In opening the hearing, Bell said, "there may be no other issue that creates this much passion."
Testifying in favor of Pody's effort was Family Action Council of Tennessee President David Fowler, a former state senator and a Bell friend and often an ally. But the two have parted ways on the issue.
Fowler has sought unsuccessfully for years to get state courts to overturn the Supreme Court's landmark Obergfell decision that legalized same-sex marriage.
"Where we stand here today, your track record is not good. Give this committee — an argument that could actually resonate with the courts," Bell told Fowler.
Fowler said two of his challenges to Obergfell were "thrown out not on merits but on standing."
Both Fowler and an Alabama law professor saw merit in a new strategy by using the Ninth Amendment that alludes to "common law" rights not spelled out in the Constitution as the basis of a new attack on Roe v. Wade.
Roe was decided on the Fourteenth Amendment's due process clause with a "right to privacy" for women deciding whether to have an abortion.
Jim Bopp, general counsel with National Right to Life who has been involved in abortion litigation since 1978, was a skeptic of the proposal, calling reliance on the 9th Amendment to invoke protections under common law a "novel" approach.
If Pody's proposal becomes state law, Bopp said, it "will never be upheld and presents such a stark choice the Supreme Court will run away from it." Viability means just that, the ability to survive outside the womb, he said.
Bopp urged Republican lawmakers to narrow focus on an abortion-related issue that could produce differing results in federal courts of appeals and thus are more likely to invite the Supreme Court to take up the issue. Once the Supreme Court takes up a case, something dramatic could happen, he said.

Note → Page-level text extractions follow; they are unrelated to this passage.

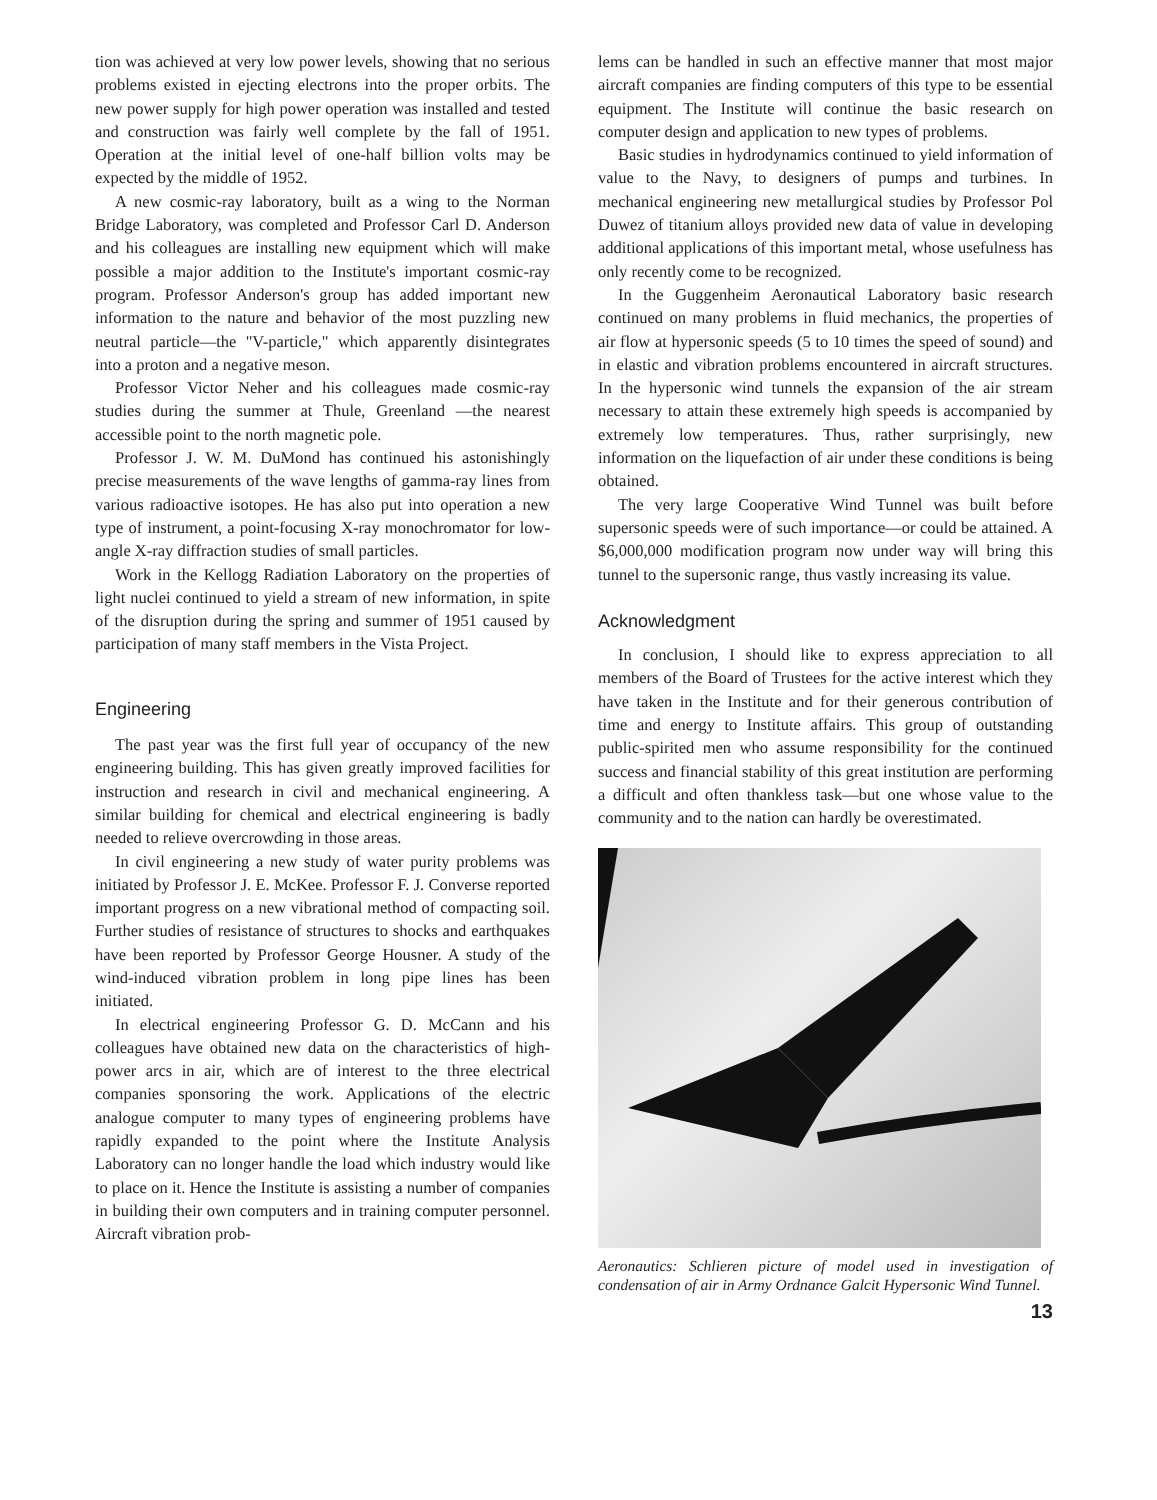tion was achieved at very low power levels, showing that no serious problems existed in ejecting electrons into the proper orbits. The new power supply for high power operation was installed and tested and construction was fairly well complete by the fall of 1951. Operation at the initial level of one-half billion volts may be expected by the middle of 1952.
A new cosmic-ray laboratory, built as a wing to the Norman Bridge Laboratory, was completed and Professor Carl D. Anderson and his colleagues are installing new equipment which will make possible a major addition to the Institute's important cosmic-ray program. Professor Anderson's group has added important new information to the nature and behavior of the most puzzling new neutral particle—the "V-particle," which apparently disintegrates into a proton and a negative meson.
Professor Victor Neher and his colleagues made cosmic-ray studies during the summer at Thule, Greenland —the nearest accessible point to the north magnetic pole.
Professor J. W. M. DuMond has continued his astonishingly precise measurements of the wave lengths of gamma-ray lines from various radioactive isotopes. He has also put into operation a new type of instrument, a point-focusing X-ray monochromator for low-angle X-ray diffraction studies of small particles.
Work in the Kellogg Radiation Laboratory on the properties of light nuclei continued to yield a stream of new information, in spite of the disruption during the spring and summer of 1951 caused by participation of many staff members in the Vista Project.
Engineering
The past year was the first full year of occupancy of the new engineering building. This has given greatly improved facilities for instruction and research in civil and mechanical engineering. A similar building for chemical and electrical engineering is badly needed to relieve overcrowding in those areas.
In civil engineering a new study of water purity problems was initiated by Professor J. E. McKee. Professor F. J. Converse reported important progress on a new vibrational method of compacting soil. Further studies of resistance of structures to shocks and earthquakes have been reported by Professor George Housner. A study of the wind-induced vibration problem in long pipe lines has been initiated.
In electrical engineering Professor G. D. McCann and his colleagues have obtained new data on the characteristics of high-power arcs in air, which are of interest to the three electrical companies sponsoring the work. Applications of the electric analogue computer to many types of engineering problems have rapidly expanded to the point where the Institute Analysis Laboratory can no longer handle the load which industry would like to place on it. Hence the Institute is assisting a number of companies in building their own computers and in training computer personnel. Aircraft vibration prob-
lems can be handled in such an effective manner that most major aircraft companies are finding computers of this type to be essential equipment. The Institute will continue the basic research on computer design and application to new types of problems.
Basic studies in hydrodynamics continued to yield information of value to the Navy, to designers of pumps and turbines. In mechanical engineering new metallurgical studies by Professor Pol Duwez of titanium alloys provided new data of value in developing additional applications of this important metal, whose usefulness has only recently come to be recognized.
In the Guggenheim Aeronautical Laboratory basic research continued on many problems in fluid mechanics, the properties of air flow at hypersonic speeds (5 to 10 times the speed of sound) and in elastic and vibration problems encountered in aircraft structures. In the hypersonic wind tunnels the expansion of the air stream necessary to attain these extremely high speeds is accompanied by extremely low temperatures. Thus, rather surprisingly, new information on the liquefaction of air under these conditions is being obtained.
The very large Cooperative Wind Tunnel was built before supersonic speeds were of such importance—or could be attained. A $6,000,000 modification program now under way will bring this tunnel to the supersonic range, thus vastly increasing its value.
Acknowledgment
In conclusion, I should like to express appreciation to all members of the Board of Trustees for the active interest which they have taken in the Institute and for their generous contribution of time and energy to Institute affairs. This group of outstanding public-spirited men who assume responsibility for the continued success and financial stability of this great institution are performing a difficult and often thankless task—but one whose value to the community and to the nation can hardly be overestimated.
Aeronautics: Schlieren picture of model used in investigation of condensation of air in Army Ordnance Galcit Hypersonic Wind Tunnel.
13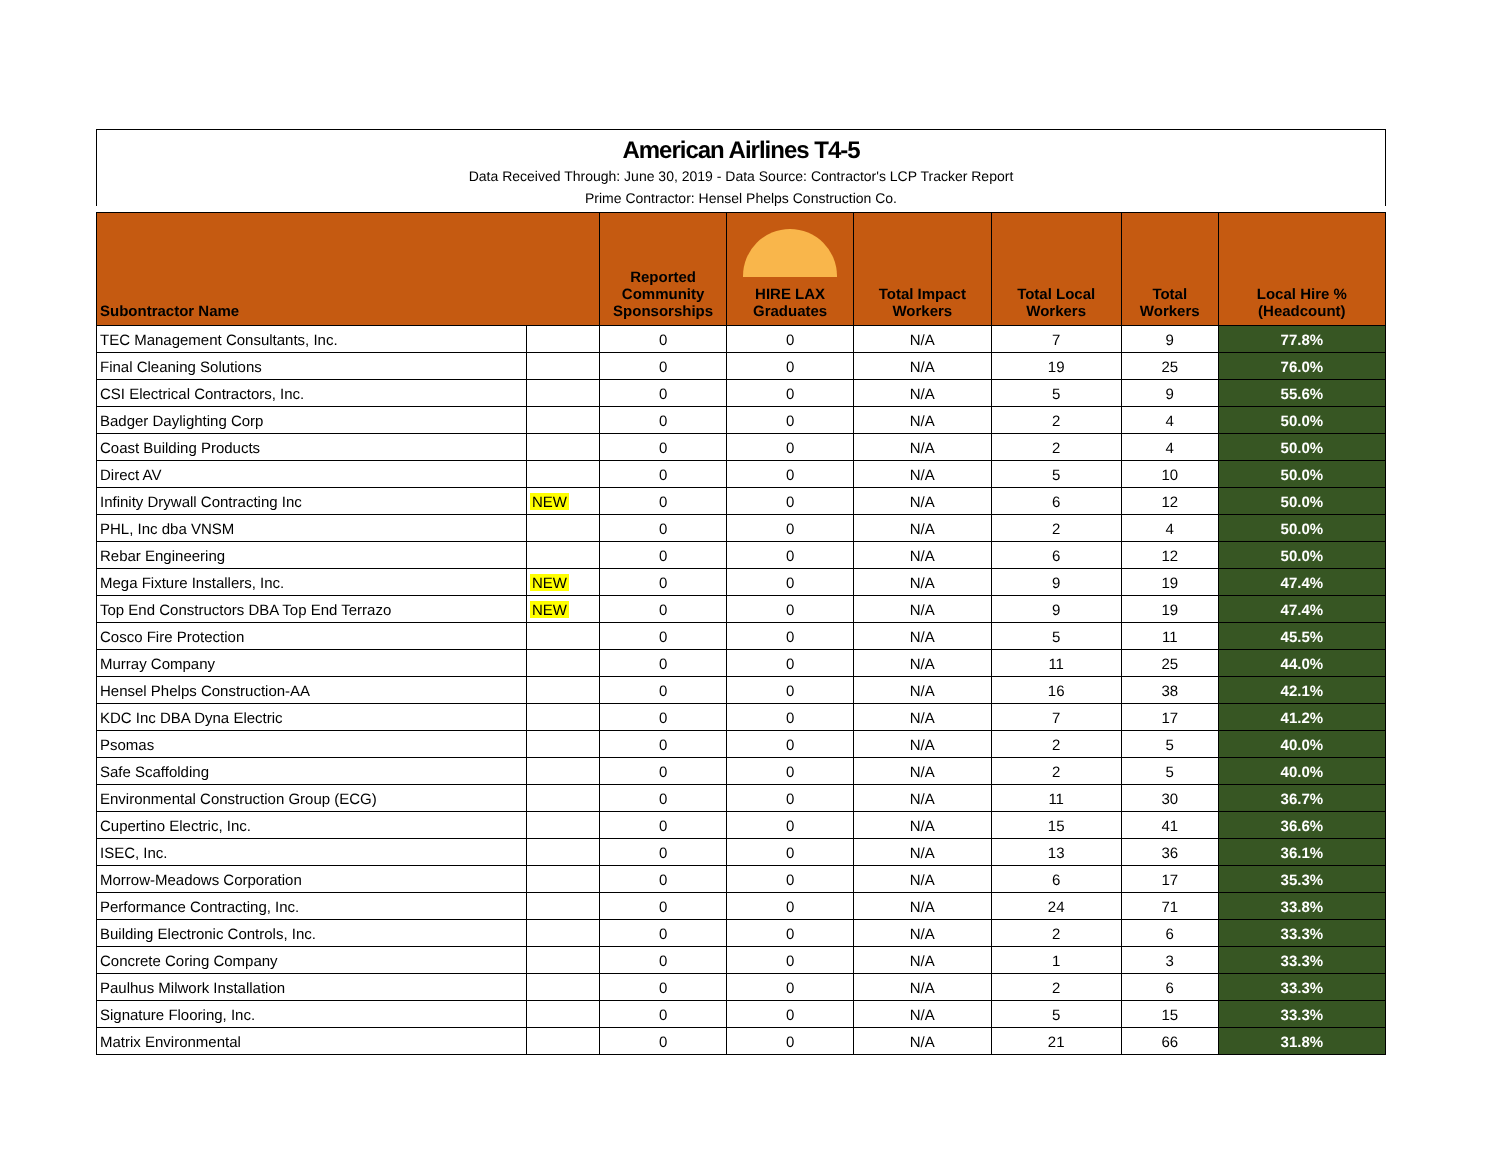American Airlines T4-5
Data Received Through: June 30, 2019 - Data Source: Contractor's LCP Tracker Report
Prime Contractor: Hensel Phelps Construction Co.
| Subontractor Name | | Reported Community Sponsorships | HIRE LAX Graduates | Total Impact Workers | Total Local Workers | Total Workers | Local Hire % (Headcount) |
| --- | --- | --- | --- | --- | --- | --- | --- |
| TEC Management Consultants, Inc. | | 0 | 0 | N/A | 7 | 9 | 77.8% |
| Final Cleaning Solutions | | 0 | 0 | N/A | 19 | 25 | 76.0% |
| CSI Electrical Contractors, Inc. | | 0 | 0 | N/A | 5 | 9 | 55.6% |
| Badger Daylighting Corp | | 0 | 0 | N/A | 2 | 4 | 50.0% |
| Coast Building Products | | 0 | 0 | N/A | 2 | 4 | 50.0% |
| Direct AV | | 0 | 0 | N/A | 5 | 10 | 50.0% |
| Infinity Drywall Contracting Inc | NEW | 0 | 0 | N/A | 6 | 12 | 50.0% |
| PHL, Inc dba VNSM | | 0 | 0 | N/A | 2 | 4 | 50.0% |
| Rebar Engineering | | 0 | 0 | N/A | 6 | 12 | 50.0% |
| Mega Fixture Installers, Inc. | NEW | 0 | 0 | N/A | 9 | 19 | 47.4% |
| Top End Constructors DBA Top End Terrazo | NEW | 0 | 0 | N/A | 9 | 19 | 47.4% |
| Cosco Fire Protection | | 0 | 0 | N/A | 5 | 11 | 45.5% |
| Murray Company | | 0 | 0 | N/A | 11 | 25 | 44.0% |
| Hensel Phelps Construction-AA | | 0 | 0 | N/A | 16 | 38 | 42.1% |
| KDC Inc DBA Dyna Electric | | 0 | 0 | N/A | 7 | 17 | 41.2% |
| Psomas | | 0 | 0 | N/A | 2 | 5 | 40.0% |
| Safe Scaffolding | | 0 | 0 | N/A | 2 | 5 | 40.0% |
| Environmental Construction Group (ECG) | | 0 | 0 | N/A | 11 | 30 | 36.7% |
| Cupertino Electric, Inc. | | 0 | 0 | N/A | 15 | 41 | 36.6% |
| ISEC, Inc. | | 0 | 0 | N/A | 13 | 36 | 36.1% |
| Morrow-Meadows Corporation | | 0 | 0 | N/A | 6 | 17 | 35.3% |
| Performance Contracting, Inc. | | 0 | 0 | N/A | 24 | 71 | 33.8% |
| Building Electronic Controls, Inc. | | 0 | 0 | N/A | 2 | 6 | 33.3% |
| Concrete Coring Company | | 0 | 0 | N/A | 1 | 3 | 33.3% |
| Paulhus Milwork Installation | | 0 | 0 | N/A | 2 | 6 | 33.3% |
| Signature Flooring, Inc. | | 0 | 0 | N/A | 5 | 15 | 33.3% |
| Matrix Environmental | | 0 | 0 | N/A | 21 | 66 | 31.8% |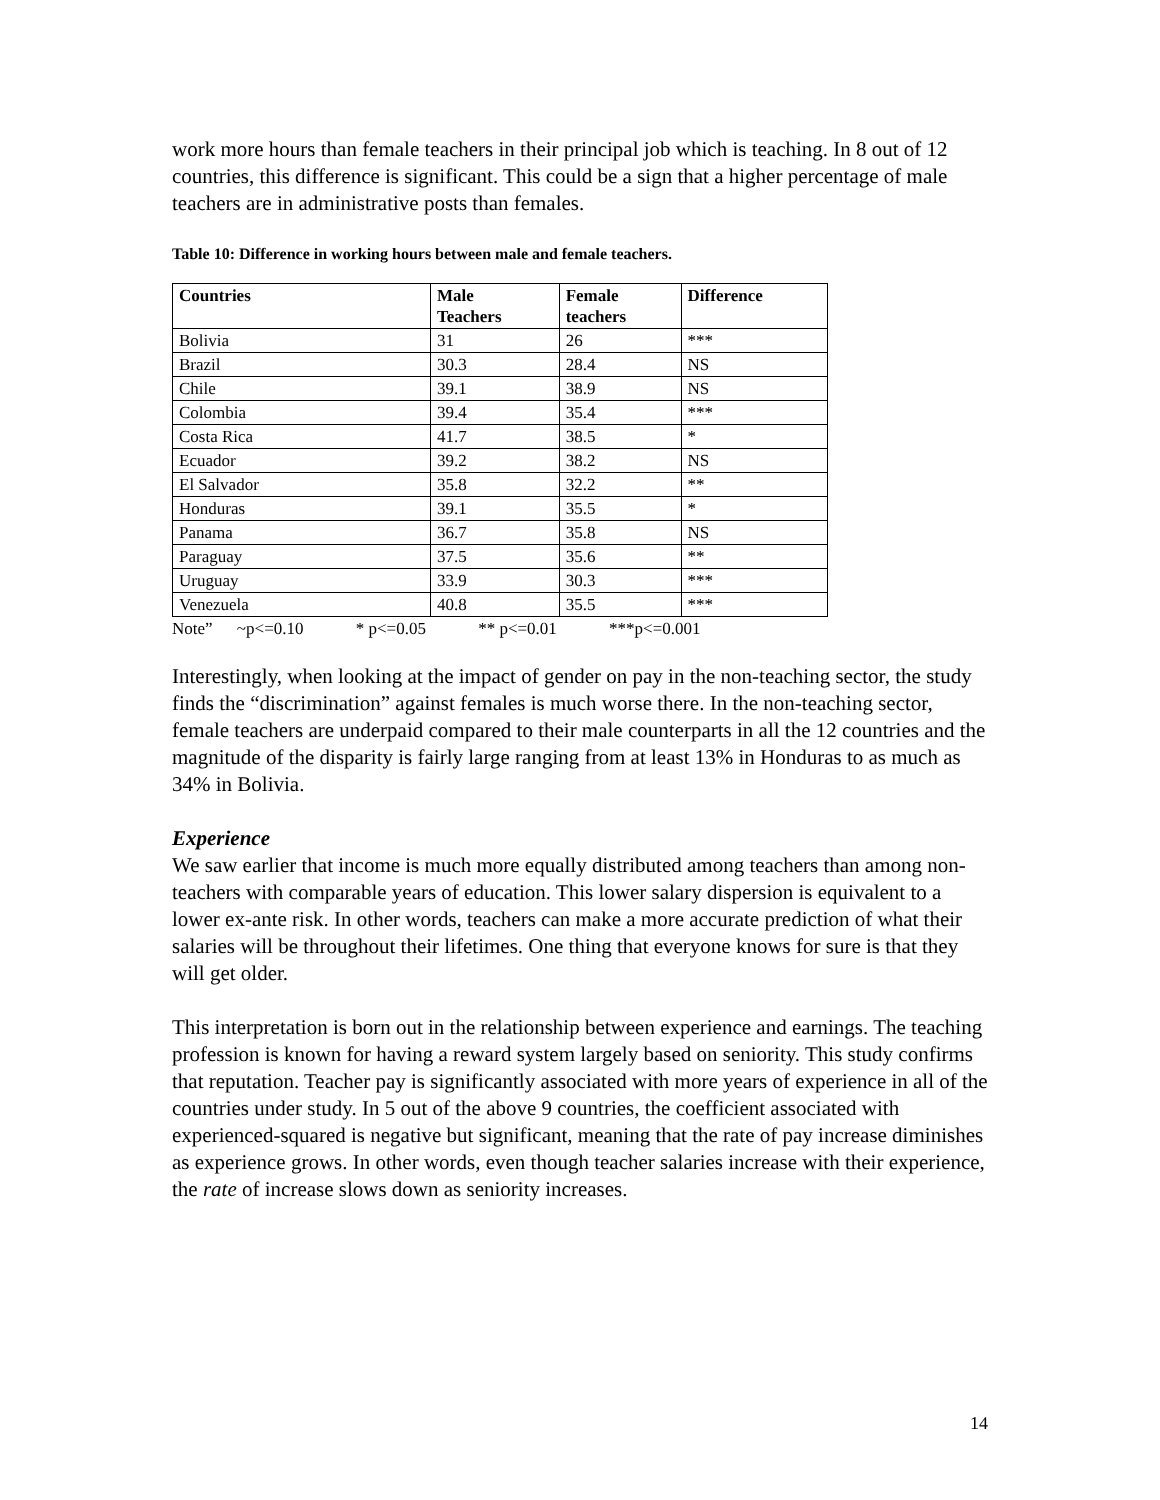work more hours than female teachers in their principal job which is teaching. In 8 out of 12 countries, this difference is significant. This could be a sign that a higher percentage of male teachers are in administrative posts than females.
Table 10: Difference in working hours between male and female teachers.
| Countries | Male Teachers | Female teachers | Difference |
| --- | --- | --- | --- |
| Bolivia | 31 | 26 | *** |
| Brazil | 30.3 | 28.4 | NS |
| Chile | 39.1 | 38.9 | NS |
| Colombia | 39.4 | 35.4 | *** |
| Costa Rica | 41.7 | 38.5 | * |
| Ecuador | 39.2 | 38.2 | NS |
| El Salvador | 35.8 | 32.2 | ** |
| Honduras | 39.1 | 35.5 | * |
| Panama | 36.7 | 35.8 | NS |
| Paraguay | 37.5 | 35.6 | ** |
| Uruguay | 33.9 | 30.3 | *** |
| Venezuela | 40.8 | 35.5 | *** |
Note” ~p<=0.10 * p<=0.05 ** p<=0.01 ***p<=0.001
Interestingly, when looking at the impact of gender on pay in the non-teaching sector, the study finds the “discrimination” against females is much worse there. In the non-teaching sector, female teachers are underpaid compared to their male counterparts in all the 12 countries and the magnitude of the disparity is fairly large ranging from at least 13% in Honduras to as much as 34% in Bolivia.
Experience
We saw earlier that income is much more equally distributed among teachers than among non-teachers with comparable years of education. This lower salary dispersion is equivalent to a lower ex-ante risk. In other words, teachers can make a more accurate prediction of what their salaries will be throughout their lifetimes. One thing that everyone knows for sure is that they will get older.
This interpretation is born out in the relationship between experience and earnings. The teaching profession is known for having a reward system largely based on seniority. This study confirms that reputation. Teacher pay is significantly associated with more years of experience in all of the countries under study. In 5 out of the above 9 countries, the coefficient associated with experienced-squared is negative but significant, meaning that the rate of pay increase diminishes as experience grows. In other words, even though teacher salaries increase with their experience, the rate of increase slows down as seniority increases.
14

His suggestion was a "one person parental notice," involving a minor who is pregnant, with no judicial bypass to spur courts' reaction.
Ashley Coffield, president and chief executive officer of Planned Parenthood of Tennessee and North Mississippi, called the hearing a "mess" with a "lot of lies and misinformation about women's health care, about pregnancy."
While some health care providers on both sides are expected to testify Tuesday, Coffield said neither she nor several women who have had abortions are being allowed to appear.